--- WORKING DATA ---

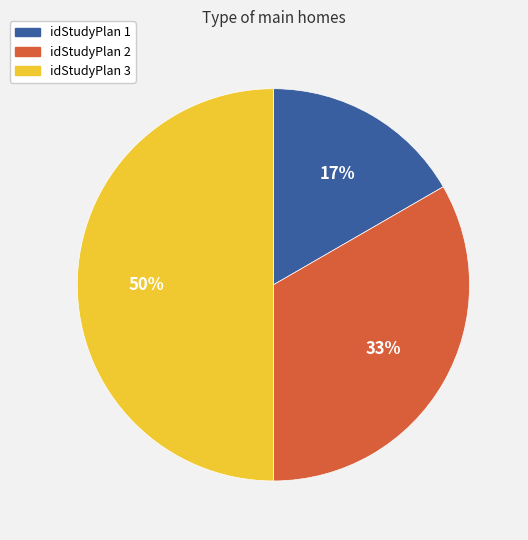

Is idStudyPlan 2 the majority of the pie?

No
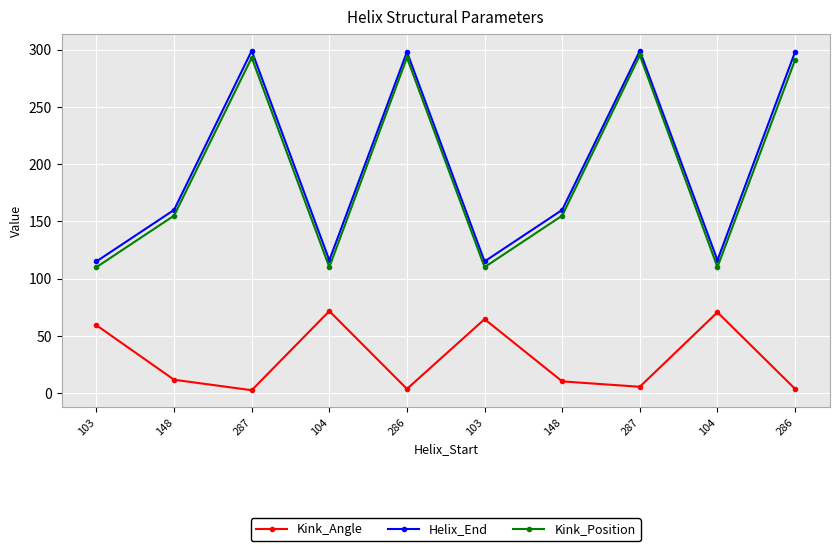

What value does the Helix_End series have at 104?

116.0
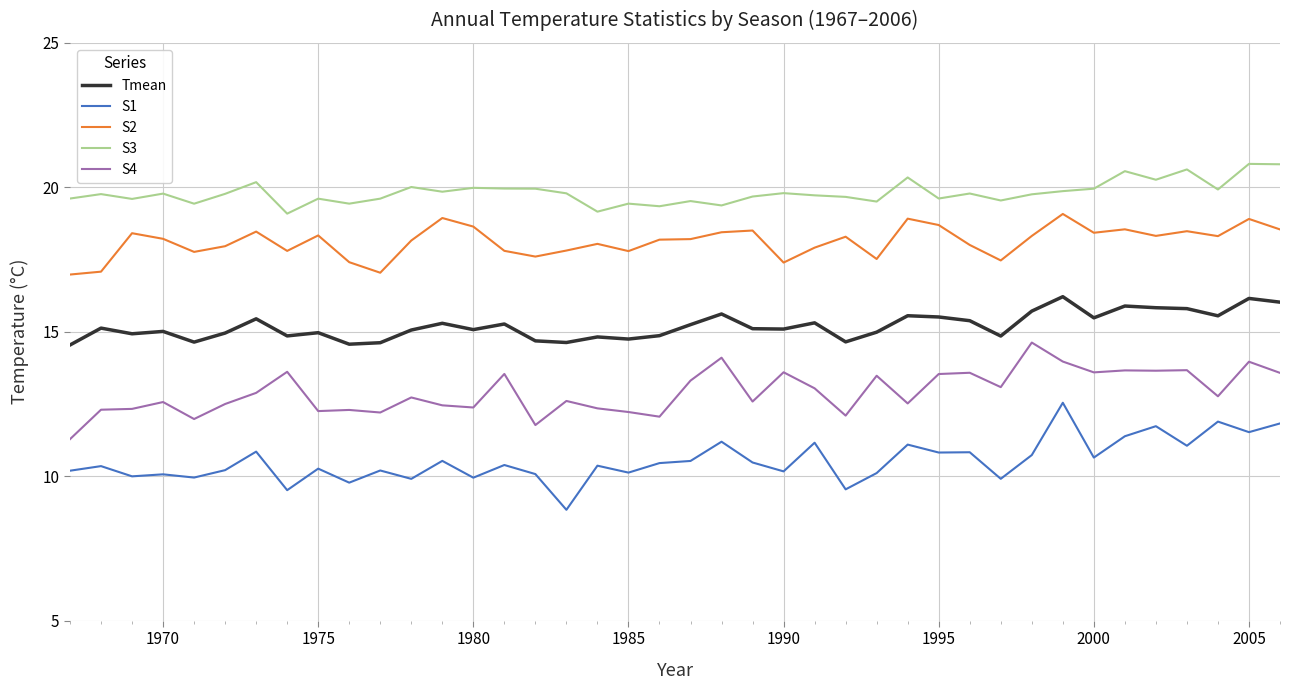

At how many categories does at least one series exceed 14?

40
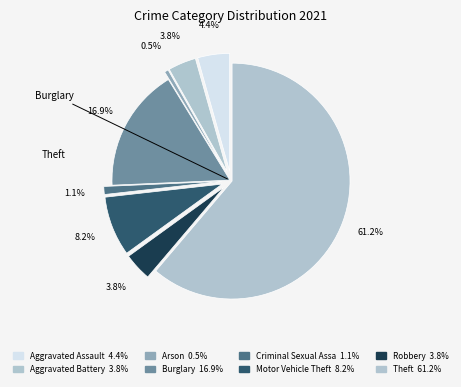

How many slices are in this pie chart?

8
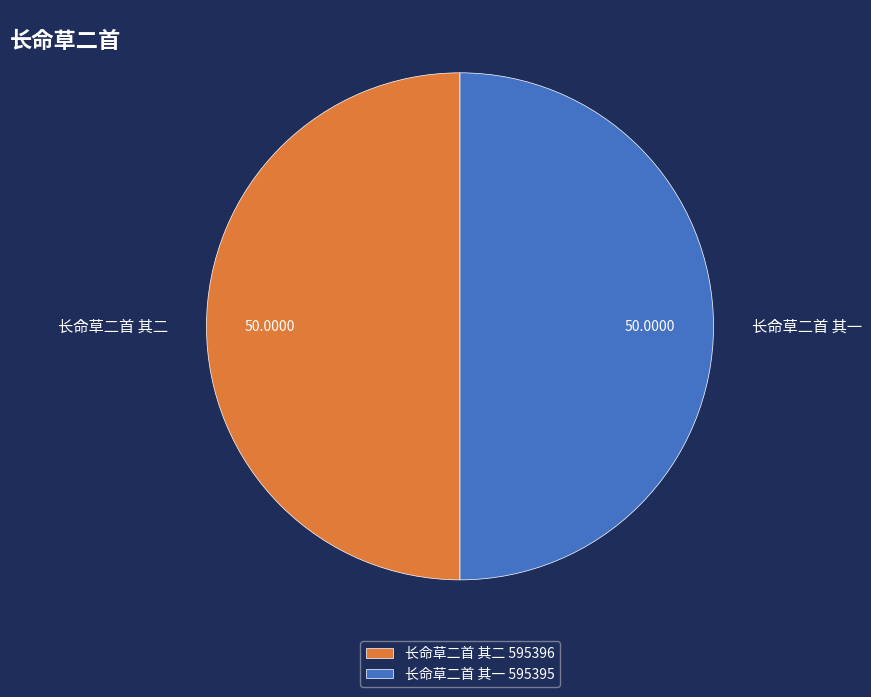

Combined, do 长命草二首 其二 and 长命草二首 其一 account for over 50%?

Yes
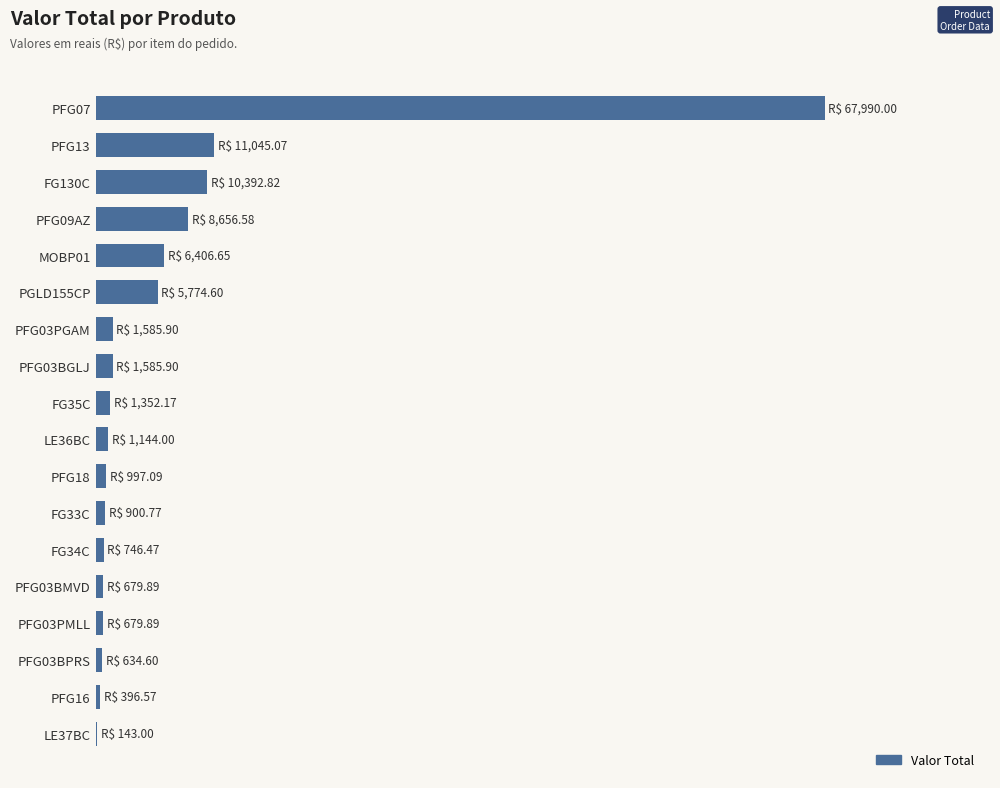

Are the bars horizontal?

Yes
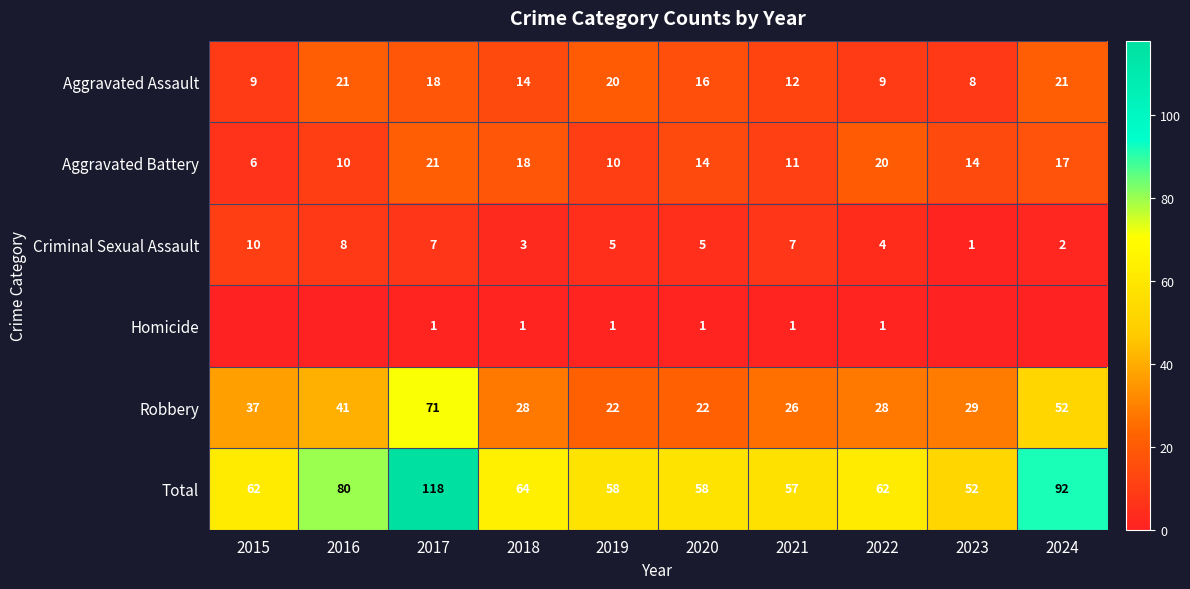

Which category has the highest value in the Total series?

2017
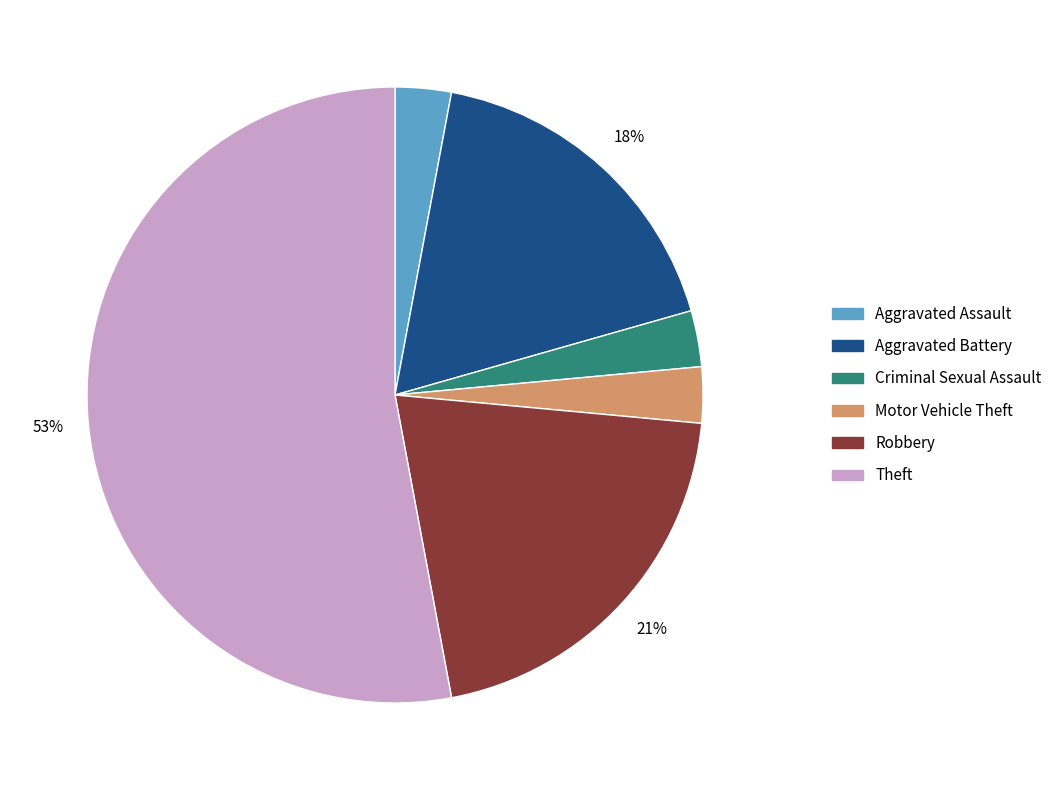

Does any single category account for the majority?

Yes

---

Copy out the lines above once more, everything from the line containing "What value does" down to the last line, and omit the pictures from your copy.

What value does the Helix_End series have at 104?

116.0

At how many categories does at least one series exceed 14?

40

How many slices are in this pie chart?

8

Combined, do 长命草二首 其二 and 长命草二首 其一 account for over 50%?

Yes

Are the bars horizontal?

Yes

Which category has the highest value in the Total series?

2017

Does any single category account for the majority?

Yes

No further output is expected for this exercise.